Now that we have all our POST params set up we just need to loop through the page numbers and set __EVENTTARGET then make our request. We’ve just looped through the first 3 pages here as an example but you could loop through them all by using last_page + 1 in the range() instead just like the commented loop line in the code. It all depends on how far you want to go back.

To send form-encoded data along with our request (POST params) we pass a dictionary to the data argument a lá s.post(url, data=data)

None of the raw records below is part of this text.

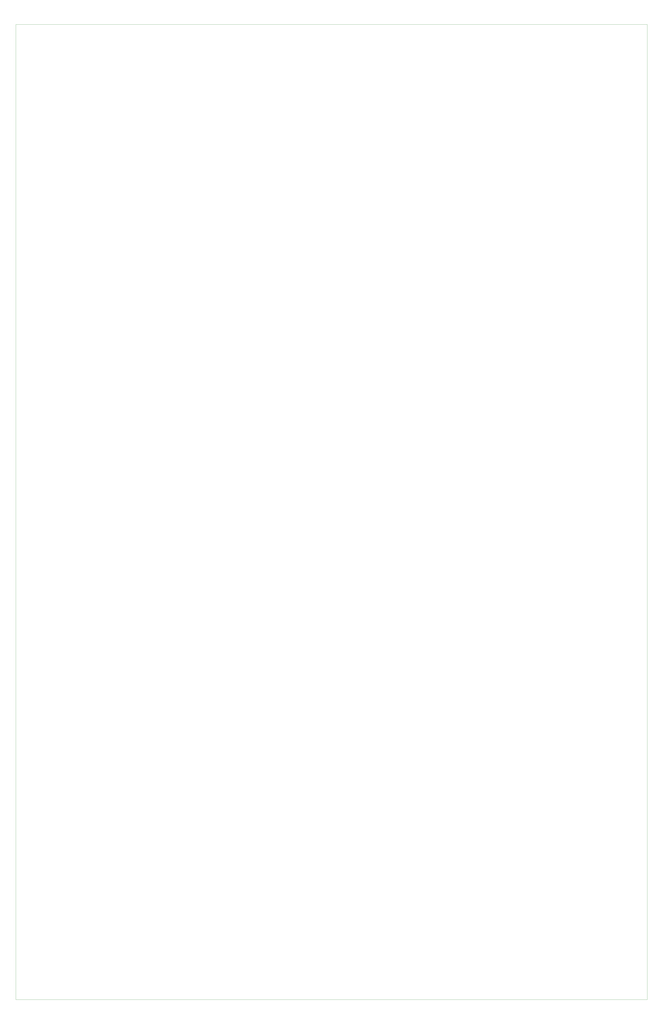
<source format=gbr>
%TF.GenerationSoftware,Altium Limited,Altium Designer,22.9.1 (49)*%
G04 Layer_Color=0*
%FSLAX45Y45*%
%MOMM*%
%TF.SameCoordinates,19B3199C-24C9-4E42-A554-521A99F5088D*%
%TF.FilePolarity,Positive*%
%TF.FileFunction,Profile,NP*%
%TF.Part,Single*%
G01*
G75*
%TA.AperFunction,Profile*%
%ADD38C,0.02540*%
D38*
X2540000Y2540000D02*
X33007300D01*
Y49529999D01*
X2540000D01*
Y2540000D01*
%TF.MD5,625e94d05479be038d993c8cb1a17980*%
M02*

</source>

You may wonder why we’re sending a request for Page 1 as we already have that data from our initial .get() call.

The reason for this is that we would have to duplicate the code for “scraping” the stock data; once for the first page and then again inside the for loop for the subsequent pages.

Scraping tables

The stock data is contained inside a <table> tag.

<table class=" table_header analysis_table table">

We want to get “all” <tr> tags inside of this table. We’ve used soup.select('.analysis_table tr') to do so.

In a CSS Selector .word tests if word exists inside the class attribute of an item. We’ve omitted the tag name here but we could have used table.analysis_table which would state we only want to search for <table> tags but analysis_table is unique in the HTML so it’s not needed. How explicit / specific you need to be with your selectors depends on the HTML you’re dealing with.

There are 2 tables on the page, the data we want is in the first one. This means we could also use soup.table('tr') (which is equivalent to soup.find('table').find_all('tr')) to get the same results as the select() in this instance.

Obviously this assumes the data is always in the first <table> found which may be considered a more “fragile” approach compared to explicitly testing for the unique class word.

We said earlier we wanted all <tr> tags however that is not entirely true. The first <tr> in the table is inside the <thead> which contains the “headers” in <th> tags.

<tr>
  <th class="stock_status" data-columns="data_stock_course_0">

The “headers” are also repeated in multiple rows throughout the table.

<tr class="tr_header">
  <th class="stock_status" data-columns="data_stock_course_0" data-priority="1">

So when we try to find <td> tags inside those <tr> tags we will get an empty list as the result.

>>> [ td.text for td in soup.table.tr('td') ]
[]
>>> [ td.text.strip() for td in soup.table('tr')[-1]('td') ]
['', 'Neutral', 'Investor B', 'Swedbank', '399,6', '405', '25-apr', '']

An empty list is “falsey” meaning that our if row: check will only be True if there are any <td> tags found which in turn has the side-effect of skipping the the unwanted header “rows”.

The [ ... for ... ] syntax used here is called a list comprehension. It is just shorthand syntax for building lists similar to dict comprehensions for building dicts.

It can be written using “regular” for loop instead.

1 2 3 4
for tr in soup.select('.analysis_table tr'): row = [] for td in tr('td'): row.append(td.text.strip())

So we’re processing each <tr> tag then finding all the <td> tags it contains and extracting their .text content and calling strip() to remove the surrounding whitespace.

You may have noticed from the previous result both the first and last entries in the resulting list are empty strings. This is why we have [1:-1] in the code.

>>> row = ['', 'Neutral', 'Investor B', 'Swedbank', '399,6', '405', '25-apr', '']
>>> row[1:-1]
['Neutral', 'Investor B', 'Swedbank', '399,6', '405', '25-apr']

The [start:end] syntax is called slicing. It gives us back a new list starting and ending with the given indexes.

Finally we use a simple print(','.join(row)) to produce the final output. Please note however that you should use the csv module if you actually want to produce proper CSV data.

That’s it!

So what we have works (the code is also on github) however when needing to loop or “crawl” through multiple pages of results you may want to consider using Scrapy as it handles a lot of things for you such as parallel requests, error handling, request retries, etc.